◆ Task ◆
Reproduce the rows below verbatim, leaving out the pictures.

◆ Data in this exercise ◆
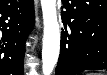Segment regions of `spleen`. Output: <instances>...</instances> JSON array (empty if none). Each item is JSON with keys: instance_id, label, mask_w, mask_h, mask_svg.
I'll list each match as a JSON object with an SVG mask.
<instances>
[{"instance_id": "3e777b00", "label": "spleen", "mask_w": 107, "mask_h": 75, "mask_svg": "<svg viewBox=\"0 0 107 75\" xmlns=\"http://www.w3.org/2000/svg\"><path fill=\"white\" fill-rule=\"evenodd\" d=\"M87 75H99L97 73H88Z\"/></svg>"}]
</instances>
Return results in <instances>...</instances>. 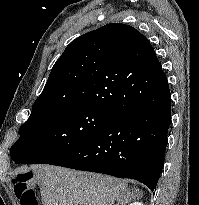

◆ Response to this exercise ◆
Segment regions of `spleen`. Output: <instances>...</instances> JSON array (empty if none). Each item is JSON with keys: instance_id, label, mask_w, mask_h, mask_svg.
I'll list each match as a JSON object with an SVG mask.
<instances>
[{"instance_id": "3e777b00", "label": "spleen", "mask_w": 107, "mask_h": 75, "mask_svg": "<svg viewBox=\"0 0 107 75\" xmlns=\"http://www.w3.org/2000/svg\"><path fill=\"white\" fill-rule=\"evenodd\" d=\"M87 75H99L97 73H88Z\"/></svg>"}]
</instances>
Return results in <instances>...</instances>. 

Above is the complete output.